Tout pardonner – 10° dimanche B – 1à juin 2018

Est-ce possible ? Jésus a l’air de dire qu’il y a une chose impardonnable : le blasphème contre l’Esprit. Comment comprendre alors tous les appels au pardon qu’il nous adresse souvent dans l’évangile ? Un jour, en réunion de préparation au baptême, nous échangions sur le Notre Père et une femme dit : « je suis prête à tout pardonner, sauf à un prédateur qui ferait du mal à mon enfant ». Elle mettait une limite à son pardon et chacun la comprenait. Jésus fait-il de même ?

Ce verset du blasphème impardonnable contre l’Esprit a fait couler beaucoup d’encre, car il semble en contradiction avec les enseignements de Jésus et surtout avec ce qu’il a vécu lui-même.

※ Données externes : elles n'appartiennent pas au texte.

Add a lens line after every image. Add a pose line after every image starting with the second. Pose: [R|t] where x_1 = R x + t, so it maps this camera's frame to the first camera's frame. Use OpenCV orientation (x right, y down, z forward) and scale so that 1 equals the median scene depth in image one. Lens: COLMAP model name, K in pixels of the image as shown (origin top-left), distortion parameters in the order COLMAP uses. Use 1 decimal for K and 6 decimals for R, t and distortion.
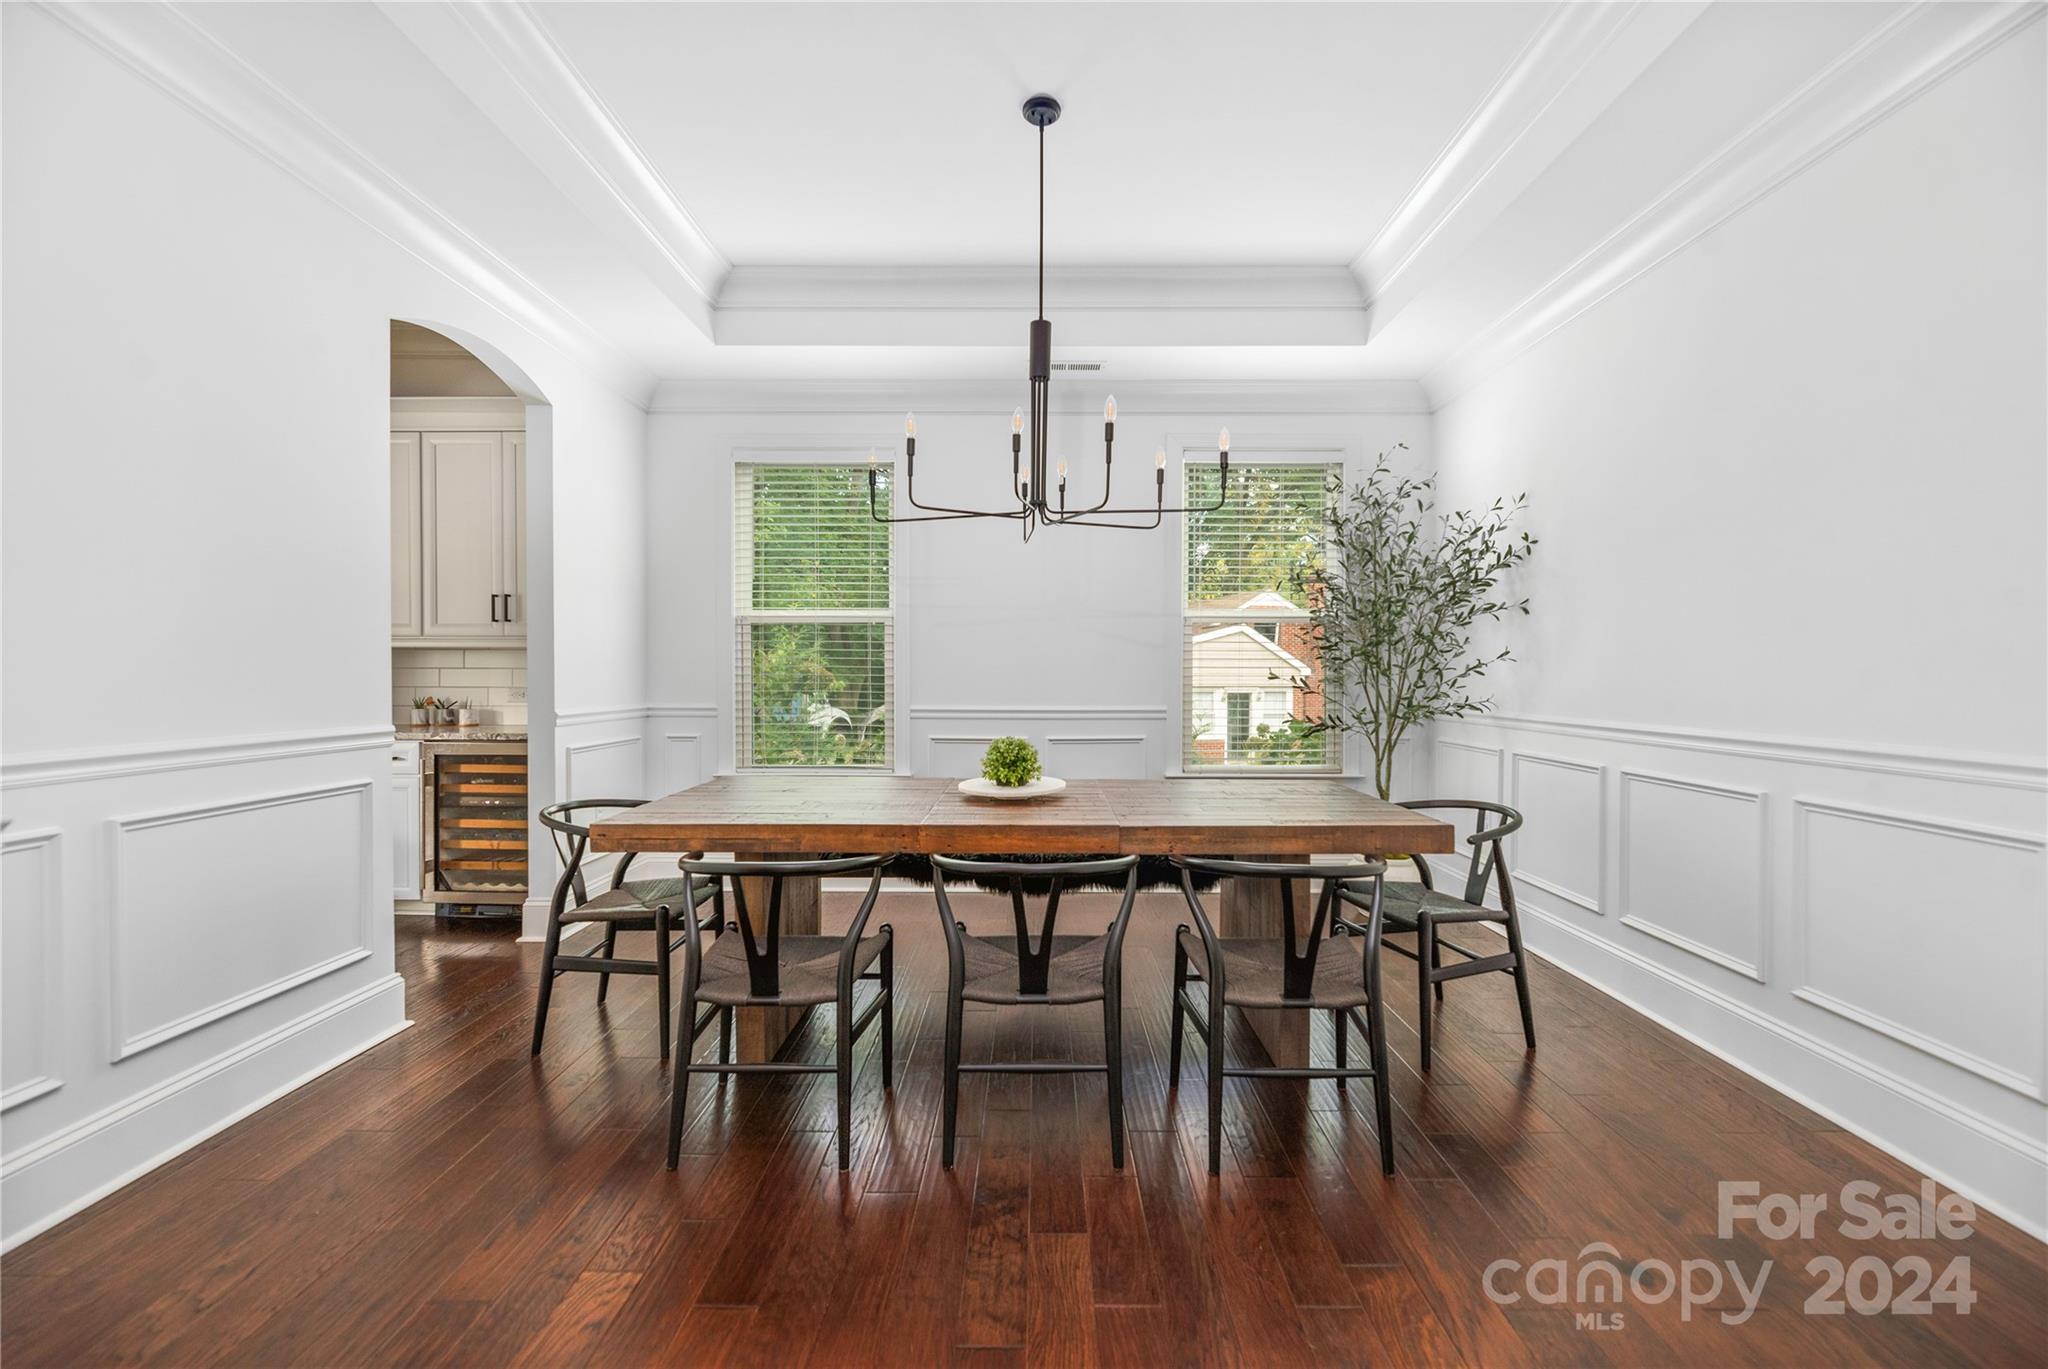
lens RADIAL K [[837.4, 0, 1025.2], [0, 837.4, 683.2], [0, 0, 1]] dist [0.007366, 0.000010]
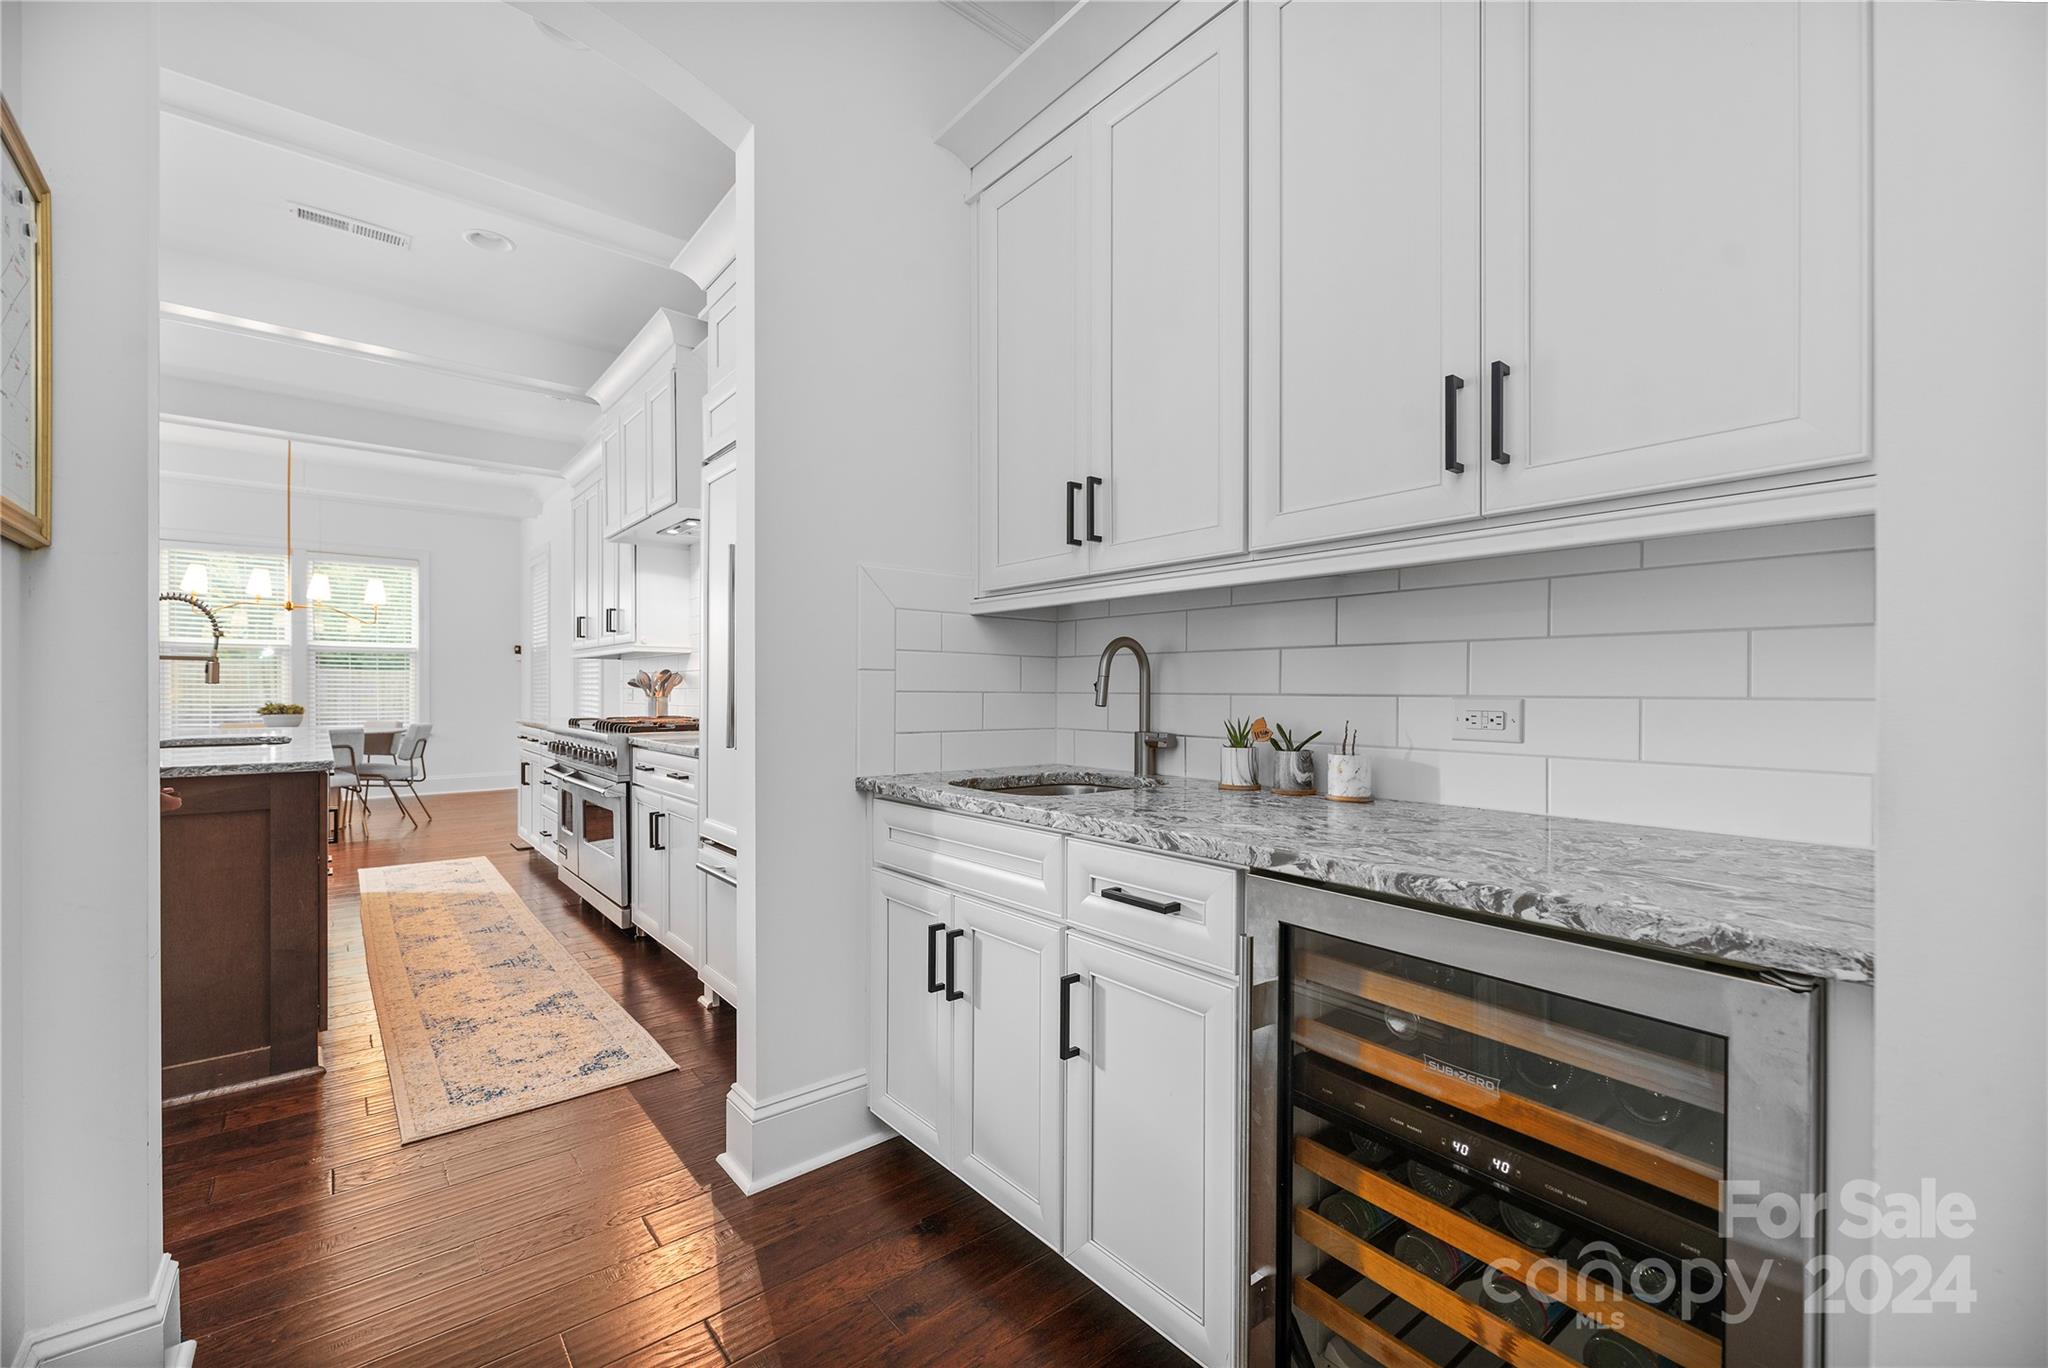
lens RADIAL K [[837.4, 0, 1026.2], [0, 837.4, 694.4], [0, 0, 1]] dist [0.007366, 0.000010]
pose [[0.642365, 0.004861, -0.766384, -0.476498], [-0.015807, 0.999851, -0.006907, 0.009484], [0.766236, 0.016551, 0.642346, 0.660597]]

Sur la croix ne demande-t-il pas à son Père de leur pardonner parce qu’ils ne savent pas ce qu’ils font ? Ne nous a-t-il pas dit de pardonner 70 fois 7 fois, c’est-à-dire en permanence ? Alors comment comprendre ce verset de l’évangile de Marc qui se retrouve d’ailleurs chez les synoptiques. Des scribes, spécialistes des Ecritures, affirment que Jésus est possédé du démon. Il est donc identifié au mal. Si c’est vrai, comment pourrait-il pardonner les péchés et les blasphèmes ?  Pour les chrétiens, Jésus au contraire est Fils de Dieu et il en a le pouvoir, mais il ne peut pardonner à ceux qui l’identifient au mal et lui dénient tout pouvoir de pardon. Autrement dit pour être pardonné, il faut reconnaitre que l’autre peut le faire et l’accepter.

Le pardon est difficile, la réconciliation encore plus. Pardonner, c’est un acte volontaire et libre que je fais pour arrêter une histoire de malheur. Quand nous sommes profondément blessés, nous avons tendance à attendre que l’autre vienne nous demander pardon. Par expérience, nous savons que le temps est  parfois long !  A nous de sortir du malheur pour être heureux, d’arrêter les hostilités, les rancunes et les rancoeurs et de faire le premier pas en vivant le pardon à notre niveau. Des exemples peuvent nous aider sur cette voie du pardon : la Pape Jean-Paul II, Ingrid Bettancourt, et bien d’autres autour de nous. Pardonner c’est aimer. Le péché nous enferme, nous rend malheureux, le pardon nous libère et nous rend la joie et la paix.

Ce message de Jésus est constant. Il le répète souvent et il nous donne des exemples multiples : la femme adultère, le fils prodigue, le reniement de Pierre, etc. A chacun de pardonner d’abord lui-même pour ensuite vivre, si c’est possible la réconciliation avec l’autre. Celle-ci n’arrive que lorsque chacun de son côté à fait œuvre de pardon. Nous les chrétiens, à l’exemple du Christ nous devons être capables de tout pardonner, mais nous ne pouvons y arriver qu’avec la grâce de Dieu.